_Required work_.
Reproduce word for word the stretch of lines below, from the first line through the one containing "collection date: 2016-04-08".

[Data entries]
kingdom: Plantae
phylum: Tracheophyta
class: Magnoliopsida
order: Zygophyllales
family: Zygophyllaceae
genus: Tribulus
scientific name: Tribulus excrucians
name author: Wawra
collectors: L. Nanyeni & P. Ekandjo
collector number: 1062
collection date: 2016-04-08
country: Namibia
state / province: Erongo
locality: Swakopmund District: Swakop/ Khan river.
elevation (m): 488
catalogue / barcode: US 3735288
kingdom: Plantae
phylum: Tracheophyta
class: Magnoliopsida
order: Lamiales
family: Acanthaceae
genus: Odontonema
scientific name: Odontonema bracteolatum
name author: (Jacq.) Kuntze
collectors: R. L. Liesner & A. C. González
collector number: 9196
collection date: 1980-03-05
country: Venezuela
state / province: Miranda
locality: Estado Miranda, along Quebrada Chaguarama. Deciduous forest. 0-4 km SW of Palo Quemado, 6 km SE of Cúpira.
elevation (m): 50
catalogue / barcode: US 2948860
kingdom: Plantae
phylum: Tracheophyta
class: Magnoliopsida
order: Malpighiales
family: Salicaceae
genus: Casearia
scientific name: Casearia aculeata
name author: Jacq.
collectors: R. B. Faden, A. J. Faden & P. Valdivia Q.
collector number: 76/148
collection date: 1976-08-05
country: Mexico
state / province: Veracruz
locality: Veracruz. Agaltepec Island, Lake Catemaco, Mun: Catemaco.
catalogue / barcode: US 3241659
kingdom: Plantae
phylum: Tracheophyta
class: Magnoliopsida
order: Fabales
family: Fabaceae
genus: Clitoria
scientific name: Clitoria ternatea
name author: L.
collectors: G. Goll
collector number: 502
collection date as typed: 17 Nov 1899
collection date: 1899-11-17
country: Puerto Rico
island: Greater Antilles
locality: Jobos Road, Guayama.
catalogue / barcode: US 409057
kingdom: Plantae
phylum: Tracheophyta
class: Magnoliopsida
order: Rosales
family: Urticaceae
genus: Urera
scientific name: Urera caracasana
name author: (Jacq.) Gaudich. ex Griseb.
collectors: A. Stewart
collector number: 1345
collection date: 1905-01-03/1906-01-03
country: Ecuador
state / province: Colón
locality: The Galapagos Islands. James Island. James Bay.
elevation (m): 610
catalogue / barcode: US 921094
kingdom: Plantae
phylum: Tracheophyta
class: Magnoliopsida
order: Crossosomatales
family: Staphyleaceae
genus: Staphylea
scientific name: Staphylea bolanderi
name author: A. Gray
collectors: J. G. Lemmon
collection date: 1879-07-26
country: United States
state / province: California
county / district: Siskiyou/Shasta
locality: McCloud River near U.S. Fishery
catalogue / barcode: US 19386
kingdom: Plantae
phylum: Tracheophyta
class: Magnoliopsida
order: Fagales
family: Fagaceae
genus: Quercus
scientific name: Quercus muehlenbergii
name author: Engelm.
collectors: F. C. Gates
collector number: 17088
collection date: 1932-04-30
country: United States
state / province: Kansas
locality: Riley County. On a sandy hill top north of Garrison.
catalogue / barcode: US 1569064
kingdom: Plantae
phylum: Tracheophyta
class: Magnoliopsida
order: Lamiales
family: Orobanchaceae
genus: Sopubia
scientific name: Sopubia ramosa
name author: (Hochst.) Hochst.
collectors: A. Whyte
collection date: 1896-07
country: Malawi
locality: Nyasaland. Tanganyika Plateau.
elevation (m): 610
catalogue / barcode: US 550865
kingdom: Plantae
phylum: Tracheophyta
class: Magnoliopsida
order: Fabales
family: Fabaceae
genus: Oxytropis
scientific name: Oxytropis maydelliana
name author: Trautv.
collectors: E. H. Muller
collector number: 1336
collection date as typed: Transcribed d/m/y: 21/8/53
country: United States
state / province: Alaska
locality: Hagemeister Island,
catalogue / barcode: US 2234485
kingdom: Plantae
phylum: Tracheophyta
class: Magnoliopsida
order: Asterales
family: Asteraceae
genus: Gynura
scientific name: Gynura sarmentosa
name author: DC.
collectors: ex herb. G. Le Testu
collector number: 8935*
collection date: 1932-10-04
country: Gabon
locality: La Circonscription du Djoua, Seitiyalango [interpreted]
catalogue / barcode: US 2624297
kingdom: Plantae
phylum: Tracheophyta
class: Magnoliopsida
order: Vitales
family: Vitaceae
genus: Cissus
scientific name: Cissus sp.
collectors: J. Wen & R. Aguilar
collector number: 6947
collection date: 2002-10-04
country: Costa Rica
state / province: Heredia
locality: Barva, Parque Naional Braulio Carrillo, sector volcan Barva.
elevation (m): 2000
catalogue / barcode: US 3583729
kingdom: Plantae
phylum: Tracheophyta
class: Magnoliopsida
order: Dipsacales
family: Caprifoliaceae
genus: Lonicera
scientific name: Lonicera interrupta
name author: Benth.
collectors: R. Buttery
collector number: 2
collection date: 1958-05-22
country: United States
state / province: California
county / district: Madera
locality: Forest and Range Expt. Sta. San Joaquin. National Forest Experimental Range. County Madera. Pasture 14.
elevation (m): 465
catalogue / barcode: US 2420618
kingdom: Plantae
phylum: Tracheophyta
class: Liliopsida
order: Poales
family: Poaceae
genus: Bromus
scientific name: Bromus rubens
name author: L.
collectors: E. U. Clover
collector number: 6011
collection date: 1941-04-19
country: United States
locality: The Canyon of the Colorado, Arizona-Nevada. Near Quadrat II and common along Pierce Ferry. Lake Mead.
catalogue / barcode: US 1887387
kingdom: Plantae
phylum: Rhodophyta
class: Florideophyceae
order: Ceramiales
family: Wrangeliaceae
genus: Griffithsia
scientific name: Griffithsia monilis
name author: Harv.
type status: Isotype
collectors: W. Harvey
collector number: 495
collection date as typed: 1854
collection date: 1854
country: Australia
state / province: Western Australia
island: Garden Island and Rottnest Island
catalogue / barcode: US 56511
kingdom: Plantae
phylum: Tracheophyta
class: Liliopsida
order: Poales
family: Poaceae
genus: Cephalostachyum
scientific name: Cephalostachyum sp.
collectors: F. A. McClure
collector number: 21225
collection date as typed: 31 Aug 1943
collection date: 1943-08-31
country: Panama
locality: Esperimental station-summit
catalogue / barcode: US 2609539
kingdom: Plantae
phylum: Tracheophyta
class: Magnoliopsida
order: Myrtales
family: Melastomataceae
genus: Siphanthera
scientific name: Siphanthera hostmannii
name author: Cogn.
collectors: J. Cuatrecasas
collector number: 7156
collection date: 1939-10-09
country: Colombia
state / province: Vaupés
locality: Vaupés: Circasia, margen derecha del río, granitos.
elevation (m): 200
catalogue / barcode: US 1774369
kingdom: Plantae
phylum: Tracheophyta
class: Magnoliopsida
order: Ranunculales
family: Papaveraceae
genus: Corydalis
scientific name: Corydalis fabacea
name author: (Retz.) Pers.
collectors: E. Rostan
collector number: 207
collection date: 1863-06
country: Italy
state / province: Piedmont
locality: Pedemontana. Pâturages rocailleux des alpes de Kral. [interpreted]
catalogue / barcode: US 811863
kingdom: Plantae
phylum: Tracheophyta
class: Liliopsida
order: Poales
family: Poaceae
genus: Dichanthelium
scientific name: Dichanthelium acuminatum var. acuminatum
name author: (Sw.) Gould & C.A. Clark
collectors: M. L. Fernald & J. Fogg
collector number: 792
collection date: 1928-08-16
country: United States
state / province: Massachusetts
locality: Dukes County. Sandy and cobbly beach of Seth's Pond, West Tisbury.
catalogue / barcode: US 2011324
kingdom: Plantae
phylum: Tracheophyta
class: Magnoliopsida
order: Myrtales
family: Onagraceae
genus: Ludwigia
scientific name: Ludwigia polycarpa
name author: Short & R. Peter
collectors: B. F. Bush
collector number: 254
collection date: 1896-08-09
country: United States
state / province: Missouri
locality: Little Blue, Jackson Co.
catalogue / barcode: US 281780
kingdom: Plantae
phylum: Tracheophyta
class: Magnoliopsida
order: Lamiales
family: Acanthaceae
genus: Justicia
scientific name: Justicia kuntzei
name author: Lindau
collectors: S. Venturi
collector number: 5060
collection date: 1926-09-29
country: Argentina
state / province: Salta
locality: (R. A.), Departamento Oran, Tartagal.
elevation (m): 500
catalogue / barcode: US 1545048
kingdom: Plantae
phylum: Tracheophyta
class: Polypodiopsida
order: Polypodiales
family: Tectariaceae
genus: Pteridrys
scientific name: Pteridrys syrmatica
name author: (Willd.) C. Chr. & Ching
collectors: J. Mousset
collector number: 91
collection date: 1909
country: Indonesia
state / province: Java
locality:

_Response_.
kingdom: Plantae
phylum: Tracheophyta
class: Magnoliopsida
order: Zygophyllales
family: Zygophyllaceae
genus: Tribulus
scientific name: Tribulus excrucians
name author: Wawra
collectors: L. Nanyeni & P. Ekandjo
collector number: 1062
collection date: 2016-04-08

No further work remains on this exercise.